This is not the first time I’ve approached the “big baggy monster” but it’s the first time I’ve completed it. It really is not a difficult book, once you overcome the fear of losing track of the names and their variations. And for someone who only vaguely remembers seeing Anthony Hopkins in the BBC version many, many years ago, it surprised me in many ways.
The first surprise, but one that I was prepared for, was Tolstoy’s sheer virtuosity in assembling such a range of all-too-human characters: blustering and self-centred old patriarchs, twitty young gentlemen, loving mothers and daughters, earnest searchers after truth, militarized young soldiers. He doesn’t just assemble them: he peels them bare, exposing selfishness, pride, confusion and insecurity. He goes to the heart of the myriad petty concerns that make up our consciousness- our pride in hospitality in throwing a function just like everyone else’s; the act of falling in love with your baby; the flush of hero-worship, the cold stripping-down of betrayal. If we ever needed to be reminded, this is what it is to be human.

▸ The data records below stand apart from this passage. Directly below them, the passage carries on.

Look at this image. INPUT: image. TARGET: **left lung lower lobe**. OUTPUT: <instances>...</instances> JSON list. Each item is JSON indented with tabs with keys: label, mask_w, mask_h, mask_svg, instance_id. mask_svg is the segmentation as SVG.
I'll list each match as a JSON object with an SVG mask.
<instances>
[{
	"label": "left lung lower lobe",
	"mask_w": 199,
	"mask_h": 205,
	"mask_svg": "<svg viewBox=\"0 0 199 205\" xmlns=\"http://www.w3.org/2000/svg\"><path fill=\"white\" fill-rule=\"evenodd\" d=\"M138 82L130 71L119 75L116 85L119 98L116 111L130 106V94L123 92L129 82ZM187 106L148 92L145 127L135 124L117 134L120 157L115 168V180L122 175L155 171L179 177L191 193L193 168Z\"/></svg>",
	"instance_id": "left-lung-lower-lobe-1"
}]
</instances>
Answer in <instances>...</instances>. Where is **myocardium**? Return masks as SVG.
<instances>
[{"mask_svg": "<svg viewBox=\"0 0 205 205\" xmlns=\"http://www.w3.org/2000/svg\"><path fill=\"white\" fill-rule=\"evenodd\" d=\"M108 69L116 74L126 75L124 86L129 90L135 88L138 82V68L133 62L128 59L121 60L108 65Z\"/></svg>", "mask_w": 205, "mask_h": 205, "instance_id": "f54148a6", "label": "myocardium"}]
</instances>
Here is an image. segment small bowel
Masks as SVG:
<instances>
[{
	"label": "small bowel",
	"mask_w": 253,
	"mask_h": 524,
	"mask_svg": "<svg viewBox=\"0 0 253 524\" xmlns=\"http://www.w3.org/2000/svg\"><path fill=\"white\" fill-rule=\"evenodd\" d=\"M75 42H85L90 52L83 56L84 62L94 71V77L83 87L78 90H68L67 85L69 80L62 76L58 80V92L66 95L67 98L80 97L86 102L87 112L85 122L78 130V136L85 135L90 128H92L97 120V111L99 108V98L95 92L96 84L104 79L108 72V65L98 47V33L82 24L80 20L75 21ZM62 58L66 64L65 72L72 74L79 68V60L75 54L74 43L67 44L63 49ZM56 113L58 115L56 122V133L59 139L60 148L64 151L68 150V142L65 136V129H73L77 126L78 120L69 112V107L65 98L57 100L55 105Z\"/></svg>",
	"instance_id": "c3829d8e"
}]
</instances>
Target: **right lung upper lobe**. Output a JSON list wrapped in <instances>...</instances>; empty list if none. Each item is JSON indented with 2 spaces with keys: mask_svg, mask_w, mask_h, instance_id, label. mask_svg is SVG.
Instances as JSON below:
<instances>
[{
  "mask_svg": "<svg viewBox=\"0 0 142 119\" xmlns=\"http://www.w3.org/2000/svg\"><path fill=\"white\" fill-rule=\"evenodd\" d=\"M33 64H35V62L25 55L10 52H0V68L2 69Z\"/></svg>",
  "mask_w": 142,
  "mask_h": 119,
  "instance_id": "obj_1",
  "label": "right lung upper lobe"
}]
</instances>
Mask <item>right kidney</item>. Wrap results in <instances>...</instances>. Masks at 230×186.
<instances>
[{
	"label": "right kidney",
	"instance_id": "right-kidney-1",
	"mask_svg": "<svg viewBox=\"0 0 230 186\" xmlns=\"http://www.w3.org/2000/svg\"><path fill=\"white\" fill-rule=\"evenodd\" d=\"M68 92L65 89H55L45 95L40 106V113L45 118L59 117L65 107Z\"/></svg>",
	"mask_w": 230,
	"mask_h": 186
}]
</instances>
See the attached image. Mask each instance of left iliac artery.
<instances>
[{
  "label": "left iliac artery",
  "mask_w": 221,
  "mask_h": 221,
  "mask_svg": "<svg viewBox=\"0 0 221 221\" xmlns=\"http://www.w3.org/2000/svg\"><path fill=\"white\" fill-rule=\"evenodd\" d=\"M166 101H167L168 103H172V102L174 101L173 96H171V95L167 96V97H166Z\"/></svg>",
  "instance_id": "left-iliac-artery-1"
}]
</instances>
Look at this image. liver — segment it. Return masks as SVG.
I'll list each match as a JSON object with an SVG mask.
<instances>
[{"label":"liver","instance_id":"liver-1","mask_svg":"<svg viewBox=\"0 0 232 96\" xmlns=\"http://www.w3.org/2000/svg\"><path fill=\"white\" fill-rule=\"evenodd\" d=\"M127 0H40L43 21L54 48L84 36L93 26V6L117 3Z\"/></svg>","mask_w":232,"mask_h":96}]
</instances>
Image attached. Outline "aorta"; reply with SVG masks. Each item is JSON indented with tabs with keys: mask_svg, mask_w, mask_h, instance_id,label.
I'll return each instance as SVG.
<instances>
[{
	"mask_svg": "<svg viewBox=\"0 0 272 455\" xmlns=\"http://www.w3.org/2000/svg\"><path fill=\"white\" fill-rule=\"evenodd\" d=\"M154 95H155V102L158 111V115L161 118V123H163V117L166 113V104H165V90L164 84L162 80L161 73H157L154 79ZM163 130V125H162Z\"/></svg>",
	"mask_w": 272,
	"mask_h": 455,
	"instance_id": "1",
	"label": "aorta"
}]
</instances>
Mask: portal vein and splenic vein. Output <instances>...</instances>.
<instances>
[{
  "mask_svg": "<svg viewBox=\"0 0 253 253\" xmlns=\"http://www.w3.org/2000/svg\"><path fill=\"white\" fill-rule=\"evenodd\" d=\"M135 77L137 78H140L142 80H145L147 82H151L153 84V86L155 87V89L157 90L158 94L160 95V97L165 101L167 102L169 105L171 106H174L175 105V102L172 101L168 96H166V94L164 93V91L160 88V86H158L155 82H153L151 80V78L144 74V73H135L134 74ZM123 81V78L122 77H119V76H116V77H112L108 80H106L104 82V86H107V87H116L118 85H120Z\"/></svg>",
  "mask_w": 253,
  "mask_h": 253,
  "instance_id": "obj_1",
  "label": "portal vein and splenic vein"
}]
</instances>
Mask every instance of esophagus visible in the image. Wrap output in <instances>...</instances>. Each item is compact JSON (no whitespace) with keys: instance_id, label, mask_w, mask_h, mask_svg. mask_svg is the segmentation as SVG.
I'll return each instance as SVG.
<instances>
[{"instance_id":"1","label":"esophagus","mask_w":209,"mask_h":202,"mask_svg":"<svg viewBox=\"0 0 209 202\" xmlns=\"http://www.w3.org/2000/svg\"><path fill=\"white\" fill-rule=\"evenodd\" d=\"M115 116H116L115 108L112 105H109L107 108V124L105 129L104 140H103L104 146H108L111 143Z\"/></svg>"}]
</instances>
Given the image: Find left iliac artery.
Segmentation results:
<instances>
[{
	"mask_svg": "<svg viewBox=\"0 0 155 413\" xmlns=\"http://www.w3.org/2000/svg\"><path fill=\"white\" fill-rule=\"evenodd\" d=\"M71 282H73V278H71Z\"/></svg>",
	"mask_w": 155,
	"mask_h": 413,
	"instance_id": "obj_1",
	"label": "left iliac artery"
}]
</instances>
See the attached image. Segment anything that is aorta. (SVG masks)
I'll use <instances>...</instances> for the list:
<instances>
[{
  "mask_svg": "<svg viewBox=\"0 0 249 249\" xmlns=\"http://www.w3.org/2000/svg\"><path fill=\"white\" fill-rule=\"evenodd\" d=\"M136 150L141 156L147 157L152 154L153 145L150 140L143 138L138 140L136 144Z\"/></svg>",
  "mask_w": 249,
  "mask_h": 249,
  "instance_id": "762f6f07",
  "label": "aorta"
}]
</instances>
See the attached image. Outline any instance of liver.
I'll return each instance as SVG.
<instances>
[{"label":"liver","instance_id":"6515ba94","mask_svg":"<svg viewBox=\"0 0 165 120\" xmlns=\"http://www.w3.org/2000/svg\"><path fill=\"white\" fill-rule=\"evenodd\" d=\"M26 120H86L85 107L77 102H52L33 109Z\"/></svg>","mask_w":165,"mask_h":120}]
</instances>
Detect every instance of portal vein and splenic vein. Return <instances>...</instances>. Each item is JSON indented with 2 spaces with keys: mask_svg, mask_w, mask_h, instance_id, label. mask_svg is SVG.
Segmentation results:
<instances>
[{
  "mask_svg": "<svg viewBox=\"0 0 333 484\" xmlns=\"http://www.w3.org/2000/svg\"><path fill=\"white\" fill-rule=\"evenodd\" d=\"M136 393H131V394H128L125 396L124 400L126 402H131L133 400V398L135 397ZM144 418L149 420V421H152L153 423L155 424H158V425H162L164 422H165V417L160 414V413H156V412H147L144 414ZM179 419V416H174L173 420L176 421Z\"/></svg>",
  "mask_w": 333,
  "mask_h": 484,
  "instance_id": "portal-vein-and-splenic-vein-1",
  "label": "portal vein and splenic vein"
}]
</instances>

The second surprise for me was the striding onto this stage of real historical figures. I knew that the book was “about” Napoleon, but I didn’t expect to see him there- or Tsar Alexander, or Kutuzov.
And a third, related surprise was how much this book was about the writing of history. Throughout the novel, again and again, Tolstoy struggles against the concept of the “great man” and causality in history- indeed this is how the book finishes, which I found unsettling. It’s as if, after lowering his microscope down to examine the individual, he leans back in his chair and scans the heavens with a telescope. What’s he saying here? I don’t know if even he knows: that events don’t lie with great individuals; there is no great plan or immutable set of laws ; there is no causality. There is just the innate goodness of simple man, with all the rest stripped away.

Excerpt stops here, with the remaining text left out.